Since the time man first put a little rock under a long stick to create a fulcrum that moves a big rock with his relatively little weight, tools have helped man create value for society. This too is true for you. You must have faith that an investment in own tools will bring outsized returns to you and your society. Think of the tool as the long stick - the lever part of the fulcrum, and your small investment in the tool as the small rock in this simple machine. The returns you receive from owning the tool is the big rock moved.
Once you grasp this concept you will never look at the Lowe's Tool World the same way again. Tools of all sorts will bring visions of big rocks which need to be moved...moved by you. When you have your own tools I will begin to think less of you as a relatively small and unskilled hamburger flipping CPA and more so as a Mover of Big Rocks. Seeing that Mover of Big Rocks in you will lead me to putting you on more of my jobs more of the time.
Consider the core dilemma of the journeyman - How do I maximize value to my employer such that I get to work the maximum number of days in a given year?
Answer: Own tools.
Nobody cares for own tools better than you.

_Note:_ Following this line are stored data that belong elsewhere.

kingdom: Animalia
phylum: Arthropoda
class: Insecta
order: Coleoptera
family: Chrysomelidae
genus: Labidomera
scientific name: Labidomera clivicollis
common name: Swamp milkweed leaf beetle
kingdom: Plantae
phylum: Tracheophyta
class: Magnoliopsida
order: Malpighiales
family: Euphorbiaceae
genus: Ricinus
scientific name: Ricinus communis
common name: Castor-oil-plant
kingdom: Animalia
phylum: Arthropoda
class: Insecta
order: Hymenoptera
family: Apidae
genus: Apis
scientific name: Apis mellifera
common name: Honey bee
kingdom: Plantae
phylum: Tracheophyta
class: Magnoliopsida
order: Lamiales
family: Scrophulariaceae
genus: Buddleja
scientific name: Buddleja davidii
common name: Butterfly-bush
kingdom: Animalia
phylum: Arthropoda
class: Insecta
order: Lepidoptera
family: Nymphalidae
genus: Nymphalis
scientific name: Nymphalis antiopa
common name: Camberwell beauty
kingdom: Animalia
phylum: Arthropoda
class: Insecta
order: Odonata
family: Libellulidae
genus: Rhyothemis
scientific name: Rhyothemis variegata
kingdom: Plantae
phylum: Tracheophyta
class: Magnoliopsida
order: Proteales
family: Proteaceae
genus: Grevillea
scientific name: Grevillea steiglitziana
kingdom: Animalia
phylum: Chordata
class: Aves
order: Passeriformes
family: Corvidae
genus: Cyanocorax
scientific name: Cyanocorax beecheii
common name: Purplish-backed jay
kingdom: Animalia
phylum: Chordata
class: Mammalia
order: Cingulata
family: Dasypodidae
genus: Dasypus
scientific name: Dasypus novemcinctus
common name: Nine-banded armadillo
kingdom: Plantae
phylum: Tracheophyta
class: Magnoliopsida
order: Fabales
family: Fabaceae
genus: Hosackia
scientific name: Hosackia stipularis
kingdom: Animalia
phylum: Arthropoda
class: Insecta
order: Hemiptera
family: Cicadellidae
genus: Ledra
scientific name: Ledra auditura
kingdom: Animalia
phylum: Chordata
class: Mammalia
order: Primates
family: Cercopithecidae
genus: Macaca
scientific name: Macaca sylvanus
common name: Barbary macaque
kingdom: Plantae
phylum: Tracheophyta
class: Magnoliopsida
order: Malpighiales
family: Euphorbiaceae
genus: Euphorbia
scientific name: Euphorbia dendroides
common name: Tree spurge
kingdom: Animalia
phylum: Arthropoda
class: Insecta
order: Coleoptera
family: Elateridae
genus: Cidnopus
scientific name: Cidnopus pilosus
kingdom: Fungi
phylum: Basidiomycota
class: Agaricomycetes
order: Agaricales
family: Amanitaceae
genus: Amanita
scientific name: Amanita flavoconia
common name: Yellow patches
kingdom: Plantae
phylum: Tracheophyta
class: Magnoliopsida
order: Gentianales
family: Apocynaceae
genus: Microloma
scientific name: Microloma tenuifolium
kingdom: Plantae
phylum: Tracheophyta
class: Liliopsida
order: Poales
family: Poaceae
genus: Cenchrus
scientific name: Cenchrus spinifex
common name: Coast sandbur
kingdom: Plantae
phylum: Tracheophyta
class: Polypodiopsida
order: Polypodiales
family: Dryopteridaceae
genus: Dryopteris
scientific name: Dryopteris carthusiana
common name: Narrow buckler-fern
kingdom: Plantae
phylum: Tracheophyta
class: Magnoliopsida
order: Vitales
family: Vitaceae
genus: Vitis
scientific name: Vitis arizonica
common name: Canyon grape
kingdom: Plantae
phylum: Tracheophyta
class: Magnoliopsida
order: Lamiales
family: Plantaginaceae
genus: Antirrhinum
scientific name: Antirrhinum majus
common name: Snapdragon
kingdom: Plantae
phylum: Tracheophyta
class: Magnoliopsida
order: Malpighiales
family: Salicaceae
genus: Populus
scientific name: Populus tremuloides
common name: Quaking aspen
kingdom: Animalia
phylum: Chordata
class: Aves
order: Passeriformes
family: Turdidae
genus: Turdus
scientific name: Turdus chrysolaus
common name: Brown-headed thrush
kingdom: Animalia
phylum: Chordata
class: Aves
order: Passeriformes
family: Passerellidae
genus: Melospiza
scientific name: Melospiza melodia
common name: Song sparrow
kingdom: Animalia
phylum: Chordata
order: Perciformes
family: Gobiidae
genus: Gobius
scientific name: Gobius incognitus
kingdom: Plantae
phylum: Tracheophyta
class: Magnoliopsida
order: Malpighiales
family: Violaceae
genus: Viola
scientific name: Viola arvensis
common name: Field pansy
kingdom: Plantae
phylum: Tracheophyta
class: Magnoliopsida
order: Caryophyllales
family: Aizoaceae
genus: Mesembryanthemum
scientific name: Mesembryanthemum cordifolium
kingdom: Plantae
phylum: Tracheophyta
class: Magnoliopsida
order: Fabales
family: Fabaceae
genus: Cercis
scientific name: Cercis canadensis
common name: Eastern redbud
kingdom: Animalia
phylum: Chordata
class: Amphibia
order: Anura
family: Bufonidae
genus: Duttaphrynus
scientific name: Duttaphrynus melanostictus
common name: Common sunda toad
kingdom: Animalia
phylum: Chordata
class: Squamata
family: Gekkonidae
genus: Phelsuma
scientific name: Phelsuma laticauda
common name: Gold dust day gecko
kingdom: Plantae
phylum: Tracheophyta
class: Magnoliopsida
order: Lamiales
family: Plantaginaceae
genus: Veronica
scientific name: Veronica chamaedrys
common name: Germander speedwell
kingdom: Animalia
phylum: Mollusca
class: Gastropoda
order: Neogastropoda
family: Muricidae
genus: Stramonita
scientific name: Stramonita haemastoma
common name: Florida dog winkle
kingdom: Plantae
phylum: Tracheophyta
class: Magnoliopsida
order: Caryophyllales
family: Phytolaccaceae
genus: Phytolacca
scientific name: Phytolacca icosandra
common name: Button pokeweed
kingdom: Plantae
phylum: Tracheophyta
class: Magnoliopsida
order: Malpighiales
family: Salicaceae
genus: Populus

I don't mind destroying my own tools, but I hate when others destroy my tools. This may seem funny but misplacing my tools is destructive. Could you imagine if the doctor doing your heart transplant could not put her hands on her heart transplanter thingy at the crucial moment in your life and death situation because the FNG intern borrowed it a minute to use it as a hammer, or he figured you are the Big Master F'ing Surgeon, you of course provide all the tools in the hospital and so felt justified in using it on his patient's procedure and leaving it where ever he was at the time when he was done using it? the point here is The Big Master F'ing Surgeon's tools have a place. Learn them. Put them back in their proper place so the BFMS can enjoy their use when her time of need arrives.
Hint: If you like a particular tool so much and you use it a lot, then put it on your tools purchase list. Better yet show up next week with one of your own in your kit. I will notice.
Buying a new tool for the BMFS when you break one of hers is not a bad way to mend fences.
To recap, in the beginning there will be little you can do to control for your lack of skill other than be a willing learner and an eager doer. Humility is the key. Yet despite the experiential barrier to skill, there is something you can do to control for your lack of tools. Make a commitment to purchase some as you go along. At first it will be little things like margin trowels and razor knifes for these are good and humble tools, but later on as the vision and desire strikes you to move bigger rocks you will come to acquire own tools which will qualify you to lead your own tile crew. My little FNG, I do so look forward to that day.
What are your thoughts? How does my take on professionalism "in the beginning" compare and contrast with your experience?